One U.S. regional bank spent four months on the technical build after adopting an AI loan-underwriting system—and then needed another fourteen months to actually put it into production. Six of those months went to defining the criteria under which underwriters would trust the AI's judgment, five to pinning down who was accountable when something went wrong, and three to preparing the documentation regulators required. Even once the technology is ready, if the organization doesn't move, the AI just sits there.

In a recent McKinsey analysis of AI transformation in banking, three experts say they saw this pattern again and again. At the moment AI shifts from "assistant" to "operator"—where it no longer waits for a person to review and decide but handles the work and produces the outcome itself—technical readiness is no longer the bottleneck. The blockage sits somewhere else. For Korea's middle managers and solo entrepreneurs, the pattern won't feel unfamiliar either.

When AI Becomes the Operator, the Nature of Error Changes

When AI is used as a tool, a person makes the final call. It drafts an email, summarizes a contract, tidies up data. A person looks at the result, judges it, and signs off. If the AI slips at this stage, the final reviewer catches it. The lines of accountability are relatively clear.

When AI becomes the operator, the flow changes. In banking, models are increasingly handling everything from the moment a loan application arrives to the approval or rejection notice—on their own. Triaging customer inquiries, detecting anomalous transactions, generating compliance documents: all of it is moving the same way. People step back into exception-handling and oversight roles. The AI makes decisions in bulk, and a person steps in only when something looks off.

Banks report internally that this shift cuts the time spent on repetitive document processing by 60 to 70 percent.
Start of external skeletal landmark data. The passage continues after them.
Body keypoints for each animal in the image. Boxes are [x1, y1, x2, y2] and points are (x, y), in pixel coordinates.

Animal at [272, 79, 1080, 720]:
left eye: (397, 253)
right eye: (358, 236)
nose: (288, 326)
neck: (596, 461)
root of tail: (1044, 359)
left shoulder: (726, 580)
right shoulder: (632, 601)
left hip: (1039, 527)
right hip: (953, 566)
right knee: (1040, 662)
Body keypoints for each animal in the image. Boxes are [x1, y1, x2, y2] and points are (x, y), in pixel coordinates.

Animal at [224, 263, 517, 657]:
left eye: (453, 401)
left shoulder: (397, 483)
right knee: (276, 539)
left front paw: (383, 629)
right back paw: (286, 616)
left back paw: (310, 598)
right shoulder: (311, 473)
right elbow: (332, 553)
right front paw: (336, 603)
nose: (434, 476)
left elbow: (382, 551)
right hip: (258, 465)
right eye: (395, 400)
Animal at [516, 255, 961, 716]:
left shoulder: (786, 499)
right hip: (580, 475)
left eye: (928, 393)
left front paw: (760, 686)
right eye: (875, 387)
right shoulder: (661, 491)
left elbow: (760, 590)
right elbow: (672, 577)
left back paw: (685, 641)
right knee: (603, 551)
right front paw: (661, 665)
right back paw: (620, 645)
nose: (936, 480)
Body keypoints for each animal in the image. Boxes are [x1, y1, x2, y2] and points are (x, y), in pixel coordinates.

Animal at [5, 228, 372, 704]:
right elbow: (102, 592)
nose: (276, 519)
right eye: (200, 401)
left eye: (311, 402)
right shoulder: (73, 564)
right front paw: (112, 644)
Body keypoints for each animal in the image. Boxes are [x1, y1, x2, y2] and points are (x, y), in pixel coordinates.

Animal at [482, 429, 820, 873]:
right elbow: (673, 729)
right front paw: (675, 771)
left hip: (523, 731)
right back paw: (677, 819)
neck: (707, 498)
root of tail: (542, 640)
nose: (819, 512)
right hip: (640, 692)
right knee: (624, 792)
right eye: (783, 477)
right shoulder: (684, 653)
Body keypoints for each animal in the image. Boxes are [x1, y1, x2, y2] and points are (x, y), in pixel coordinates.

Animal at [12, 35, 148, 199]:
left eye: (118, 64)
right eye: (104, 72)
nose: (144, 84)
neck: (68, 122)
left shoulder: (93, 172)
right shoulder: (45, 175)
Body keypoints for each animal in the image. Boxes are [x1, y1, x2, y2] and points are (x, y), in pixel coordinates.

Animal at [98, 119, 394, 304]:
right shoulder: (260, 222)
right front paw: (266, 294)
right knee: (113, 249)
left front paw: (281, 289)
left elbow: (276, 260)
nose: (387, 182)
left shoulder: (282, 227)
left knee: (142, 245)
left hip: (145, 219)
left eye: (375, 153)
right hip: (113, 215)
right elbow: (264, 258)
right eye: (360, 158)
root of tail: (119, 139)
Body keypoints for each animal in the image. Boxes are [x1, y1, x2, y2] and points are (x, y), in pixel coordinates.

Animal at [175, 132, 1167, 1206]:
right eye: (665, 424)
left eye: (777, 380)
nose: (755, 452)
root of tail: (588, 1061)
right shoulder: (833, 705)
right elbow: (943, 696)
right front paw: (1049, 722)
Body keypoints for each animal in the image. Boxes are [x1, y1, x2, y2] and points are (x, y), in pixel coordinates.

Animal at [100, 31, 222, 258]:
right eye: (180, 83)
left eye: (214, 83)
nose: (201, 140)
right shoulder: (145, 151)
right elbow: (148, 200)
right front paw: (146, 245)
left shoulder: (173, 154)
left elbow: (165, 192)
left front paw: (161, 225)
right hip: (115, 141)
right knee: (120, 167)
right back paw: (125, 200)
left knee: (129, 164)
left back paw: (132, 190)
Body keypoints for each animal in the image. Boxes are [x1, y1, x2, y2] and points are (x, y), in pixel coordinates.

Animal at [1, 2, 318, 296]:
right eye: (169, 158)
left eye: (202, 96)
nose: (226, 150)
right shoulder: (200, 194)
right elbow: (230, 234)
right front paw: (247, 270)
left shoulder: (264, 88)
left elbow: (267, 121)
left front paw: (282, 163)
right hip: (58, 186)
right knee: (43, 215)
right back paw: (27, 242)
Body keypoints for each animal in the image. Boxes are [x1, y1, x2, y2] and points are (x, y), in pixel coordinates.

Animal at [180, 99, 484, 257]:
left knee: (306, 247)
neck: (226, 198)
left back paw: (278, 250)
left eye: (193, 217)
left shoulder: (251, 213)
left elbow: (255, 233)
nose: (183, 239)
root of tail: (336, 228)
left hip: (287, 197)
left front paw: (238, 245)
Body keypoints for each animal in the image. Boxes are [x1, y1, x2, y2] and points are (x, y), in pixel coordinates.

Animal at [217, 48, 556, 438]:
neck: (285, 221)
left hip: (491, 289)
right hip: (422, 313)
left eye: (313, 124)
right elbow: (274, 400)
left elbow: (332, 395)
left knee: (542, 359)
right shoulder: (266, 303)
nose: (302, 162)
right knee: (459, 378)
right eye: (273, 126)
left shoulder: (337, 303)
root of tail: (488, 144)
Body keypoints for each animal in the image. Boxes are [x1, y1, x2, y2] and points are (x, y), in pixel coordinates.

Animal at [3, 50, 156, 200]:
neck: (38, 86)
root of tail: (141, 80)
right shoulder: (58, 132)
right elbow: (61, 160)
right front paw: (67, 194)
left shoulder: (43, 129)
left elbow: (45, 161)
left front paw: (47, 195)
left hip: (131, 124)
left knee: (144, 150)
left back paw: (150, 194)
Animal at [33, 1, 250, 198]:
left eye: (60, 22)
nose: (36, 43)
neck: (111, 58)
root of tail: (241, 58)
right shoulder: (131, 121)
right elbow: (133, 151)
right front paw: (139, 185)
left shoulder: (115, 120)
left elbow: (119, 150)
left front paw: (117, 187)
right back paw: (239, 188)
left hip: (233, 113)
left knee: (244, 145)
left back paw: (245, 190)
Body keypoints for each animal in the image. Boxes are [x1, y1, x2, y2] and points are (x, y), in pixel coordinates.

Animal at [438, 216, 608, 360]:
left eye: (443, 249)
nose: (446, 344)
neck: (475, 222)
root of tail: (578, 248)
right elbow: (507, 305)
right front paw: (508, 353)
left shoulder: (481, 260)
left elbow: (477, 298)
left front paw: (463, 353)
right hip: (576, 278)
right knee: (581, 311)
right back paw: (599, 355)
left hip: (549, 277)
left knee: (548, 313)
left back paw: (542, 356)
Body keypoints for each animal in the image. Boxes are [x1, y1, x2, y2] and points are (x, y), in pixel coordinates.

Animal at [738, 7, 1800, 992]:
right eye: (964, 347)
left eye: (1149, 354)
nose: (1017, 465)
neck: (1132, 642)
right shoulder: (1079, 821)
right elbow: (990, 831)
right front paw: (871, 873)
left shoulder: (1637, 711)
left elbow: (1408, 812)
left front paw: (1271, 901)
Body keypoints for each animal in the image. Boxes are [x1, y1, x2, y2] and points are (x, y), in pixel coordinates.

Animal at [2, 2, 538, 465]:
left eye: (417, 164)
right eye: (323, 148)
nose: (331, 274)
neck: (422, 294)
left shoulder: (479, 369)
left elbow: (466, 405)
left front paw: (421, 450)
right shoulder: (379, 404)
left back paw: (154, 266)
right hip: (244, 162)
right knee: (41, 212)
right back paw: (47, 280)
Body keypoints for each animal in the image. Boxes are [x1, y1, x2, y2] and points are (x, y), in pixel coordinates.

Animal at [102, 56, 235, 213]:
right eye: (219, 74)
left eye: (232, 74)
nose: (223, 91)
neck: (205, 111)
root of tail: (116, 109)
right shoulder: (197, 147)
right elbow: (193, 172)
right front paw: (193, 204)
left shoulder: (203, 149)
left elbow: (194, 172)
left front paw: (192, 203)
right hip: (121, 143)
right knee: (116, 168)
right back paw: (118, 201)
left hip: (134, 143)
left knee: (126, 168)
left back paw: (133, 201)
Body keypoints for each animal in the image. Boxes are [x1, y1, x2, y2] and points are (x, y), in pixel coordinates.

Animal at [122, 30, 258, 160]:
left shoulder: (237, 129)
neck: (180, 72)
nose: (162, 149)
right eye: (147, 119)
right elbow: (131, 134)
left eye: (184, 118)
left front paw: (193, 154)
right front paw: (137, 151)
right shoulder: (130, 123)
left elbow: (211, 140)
At the same time, problems that didn't exist before begin to surface.

When AI takes over execution, the nature of error changes. When a person makes a mistake, it's that person's mistake. When the AI makes one, whose mistake is it—the team that built the model, the executives who decided to deploy it, or the employee assigned to supervise it? An organization that can't answer that question clearly can't put AI into live operations. The McKinsey report names this question of accountability as the very first design problem that has to be solved.

What Blocks You Isn't a Technical Limit—It's a Gap in Design

The items the McKinsey experts flag all converge on organizational design, governance, and talent placement: how far AI is allowed to decide on its own, who sets that boundary, and through what path accountability for the outcome flows. An organization where these are unclear can't move AI up to the operator stage no matter how ready the technology is.

Regulators' demands run in the same direction. In the financial sector, you have to be able to explain the basis for an AI's decision. If you can't tell an auditor or a regulator why the model rejected that loan, or why it flagged that transaction as anomalous, you won't get clearance to operate. This explainability isn't a job for the technical team alone. It's an organization-wide task that has to weave in legal, compliance, and risk management.

The state of the data is tangled up in the same problem. An AI execution system needs the data it bases its judgments on to be clean and consistent. What banks actually found was data scattered across decades-old legacy systems, not even uniform in format. They had to clean it up before they could put AI on top of it—and that work swallowed more time than the technical build itself.

The skeptical view of moving AI to the operator stage deserves an honest hearing too. The argument is that in domains where the cost of error is high—like finance—shrinking the human's final judgment may carry more risk than the efficiency is worth. In 2023, an AI loan-underwriting system at one U.S. financial firm was found to be systematically scoring applicants from certain ZIP codes lower. A human underwriter would have sensed something was off about the pattern; the AI simply repeated it. The case shows how bias can be amplified when AI is promoted to operator without an oversight structure in place. The claim that design has to come before speed is borne out by this 2023 bias case—and the McKinsey report, too, acknowledges the point indirectly.

What to Check Before You Promote AI to Operator

It's hard to apply the banking case directly to other industries. But the push to move AI from assistant to operator is showing up the same way outside finance. Generating marketing content, fielding customer inquiries, processing tax invoices, coordinating schedules—plenty of solo operators have already started handing this work to AI.

At this point there are things you need to check first. When something the AI handled turns out wrong, by what procedure will you catch and correct it, who bears the responsibility, and how will you explain it to the customer? Hand execution to AI without settling that flow in advance, and the same bottleneck McKinsey observed in banks comes for you too. A smaller organization doesn't make the problem any simpler.

There's a way of making financial decisions that draws the loss scenario before running the return calculation—a thinking order that sketches out what damage occurs if you're wrong before figuring out how much you stand to gain if it works. You can take the same order with the shift to AI execution. Instead of the efficiency of AI when it runs well, draw first what collapses when the AI is wrong. Only an organization that has finished that picture can move AI from assistant to operator.

If your AI-adoption checklist is missing the error-detection cycle, the chain of accountability, and an explainable processing flow, then no matter how far ahead the technology is, the organization spends fourteen of those eighteen months waiting. I'd like to call this "loss-first design."

The more work a tool takes on, the more you need a person and a procedure to decide when to make it stop. The things that block you after the technology is ready are sitting right there.